Recommendation: While it’s not a home run like season one of Veep, it’s still built a solid base for season two. And it might just be the perfect show to distract for the current world climate. 8/10.

IMDB Synopsis: The troubled crew of Avenue 5, a space cruise ship filled with spoiled, rich, snotty space tourists, must try and keep everyone calm after their ship gets thrown off course into space and ends up needing three years to return to Earth.

Space travel has never been less glamorous or more comically fraught than in Armando Iannucci’s new show, Avenue 5. If you’re familiar with Iannucci’s brand of dry, sharp, sarcastic, foul-mouthed comedy, then think of Avenue 5 as less caustic than Veep, but much more relatable than The Death of Stalin. The HBO comedy features a well known cast—Hugh Laurie, Josh Gad, Zach Woods—but Avenue 5 is an all-hands-on-deck comedy with incredible supporting performances. Despite being set in well-tread territory—outer space—Avenue 5 doesn’t take itself too seriously, in typical Iannucci absurdist fashion, pulling back just a bit.

Set in the near future (~40 years) on a Judd Space Travel luxury ship, the Avenue 5, the show takes no time introducing the ridiculous characters whose archetypes border on caricature: The all-bravado BS captain Ryan Clark (Laurie), the ignorant mega-rich owner Herman Judd (Gad), the extremely Type-A assistant Iris Kimura (Suzy Nakamura), the laid-back-but-over-her-head engineer Billie McEvoy (Lenora Crichlow), the creepy introvert customer relations rep Matt Spencer (Zach Woods), and a host of others that you’ll come to know and love/hate/cringe at over the nine-episode arc. Pushed off course at launch, the central conceit of the show is that the ship will take three years, not eight weeks, to return to Earth.

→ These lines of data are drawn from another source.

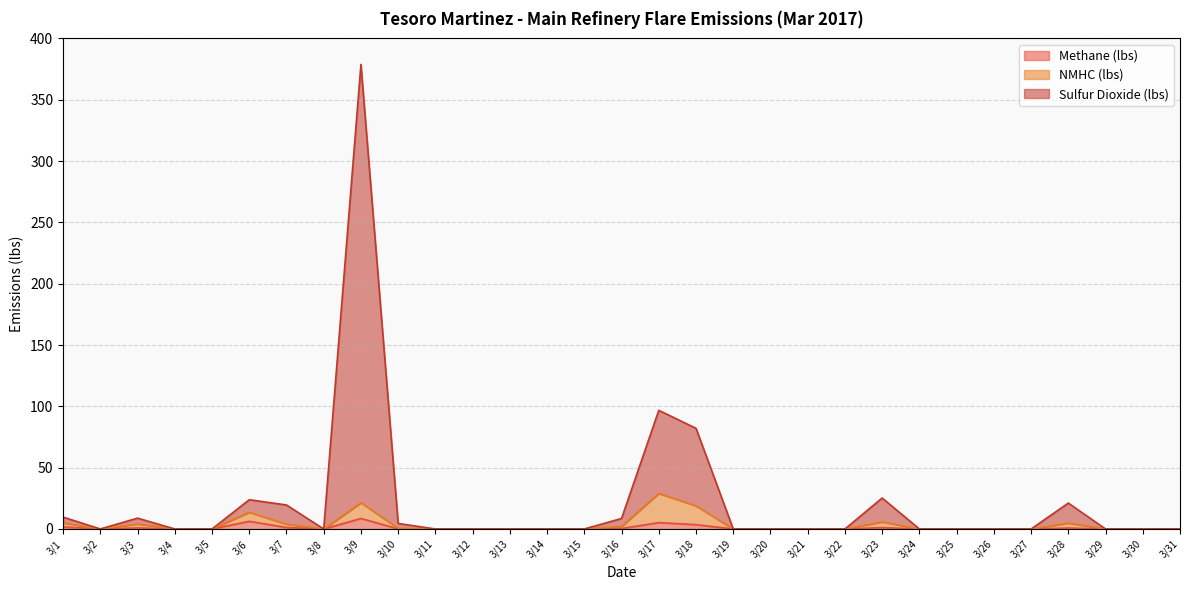

What is the difference between the maximum and minimum values in the NMHC (lbs) series?

29.0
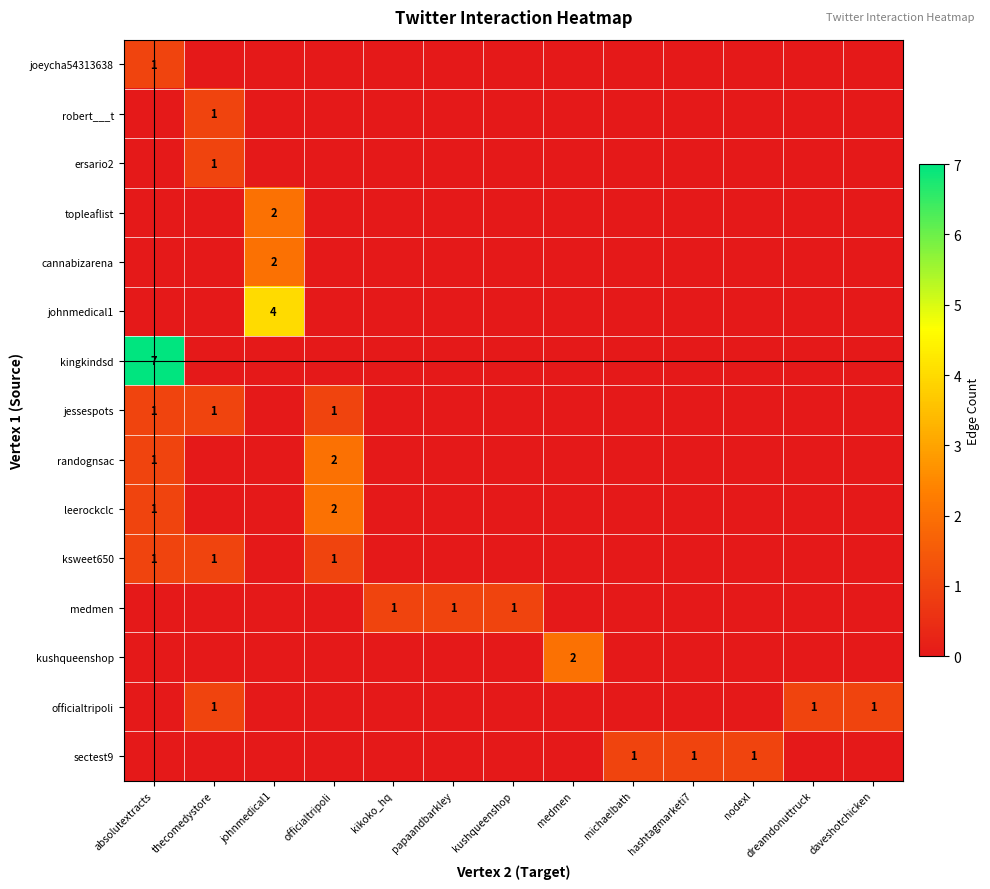

Which series has the largest range (max minus min)?

kingkindsd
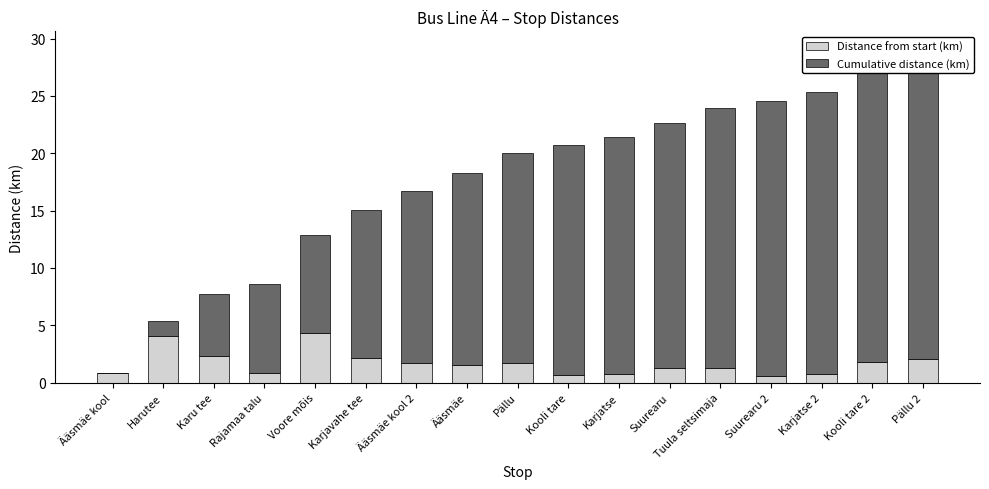

What is the difference between the second highest and second lowest values in the Distance from start (km) series?

3.4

Essentially, the show is a bottle series where the crew must navigate unruly passengers, technical difficulties in space, and their own sanity.

Set in the near future, the showrunner smartly doesn’t get bogged down (or lean too heavily on) future tech like robots or the nitty gritty physics of space travel. It augments the setups with the space/near future setting to great affect: A 30-second delay when communicating with missions control leads to delightfully disastrous results, for instance. And rather than grand, sweeping operas or intense, heart-of-darkness themes that occupy most other shows in space like the wonderful The Expanse or cult-classic Firefly, Avenue 5 is better in the small, human moments. Allowing the characters room to grow as they navigate the trying and uncertain times aboard the ship.

Of course, it’s not to say that Avenue 5 is a complete hit. Sometimes it seems like the show is pulling its punches, afraid to fully wade into the profane or that the chemistry isn’t quite there yet with some of the characters. But it’s got an incredible first season to build off of (HBO ordered a second season), and in time, could develop a Veep-like reputation and fan base. But despite the small shortcomings, Avenue 5 is a hilarious, at times preposterous, comedy that is a welcome respite from our current times (even if only for 30 minutes).

Find it here on HBO.

MVP: The show does focus on Hugh Laurie’s Captain Clark, but the low key MVP might be Zach Woods with his off-brand dark and dry humor.